Analytic Approach: We conducted analyses as longitudinal comparative case studies, using an explanation-building analytic strategy based on analysis of interview transcripts to build, test and refine our conceptual model over time. After the first three waves of interviews, we coded and sorted the site visit transcripts into descriptive meta-matrices organized by domains from the original conceptual model and new themes that emerged empirically from the site visits. Consistent with Miles and Huberman’s guidelines for comparative case studies, we first created individual site matrices in order to analyze each case individually before seeking cross-site explanations, and then cycled back and forth between analytic strategies aimed at understanding case dynamics versus understanding the effect of key variables (Miles & Huberman, 1994). For each emerging domain, we added questions to the protocols for subsequent rounds of interviews. Following each round of interviews, documented team discussions of transcripts and interview findings created further definition and refinement of domains. This process was iterative, following Denzin’s interpretive synthesis approach of collecting multiple instances and inspecting them for essential elements, rather than Yin’s replication strategy of developing a theory by studying one case in depth and then successively testing it in other sites (Miles & Huberman, 1994). Using this approach, as we gained a deeper understanding of each site’s approach to improvement and transformation over time, we were able to validate themes, domains and interactions between elements. As an important step in the analytic process, we further refined the model by presenting it to study systems in several iterations for input, feedback, revision and validation.
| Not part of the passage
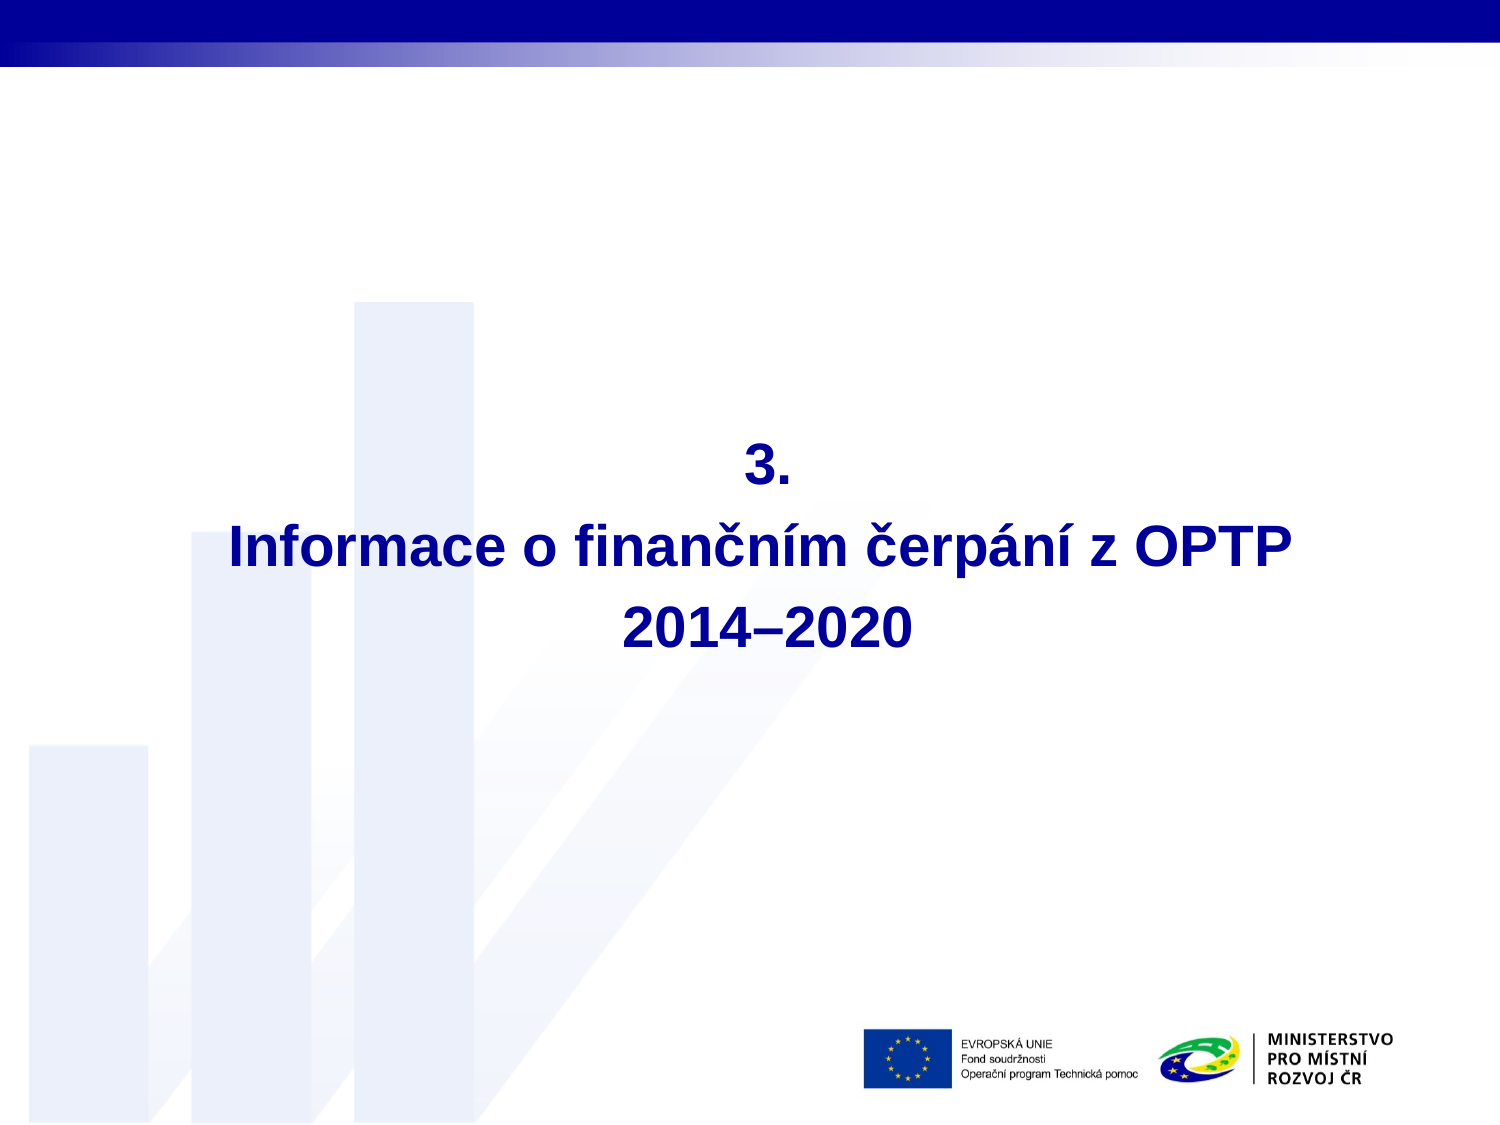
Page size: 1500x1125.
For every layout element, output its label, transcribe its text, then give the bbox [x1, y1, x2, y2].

picture [29, 302, 1412, 1125]
list 3. Informace o finančním čerpání z OPTP 2014–2020 [88, 255, 1449, 1012]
Finally, as the basis for a summary rating of model presence in each system, we created from the qualitative analyses a short profile of each system on each model element. Each of the seven core members of the evaluation team reviewed the profiles and independently rated each system on each element on a 1 to 5 scale (1 = no or negligible evidence of that dimension present, 5 = fully present – this is what we think the dimension should look like at its best). The ratings across team members were consistent, with consistency defined as all ratings being on one or two adjacent points on the scale. We aggregated scores across elements and averaged them across raters to create a summary score of the extent of model present for each site.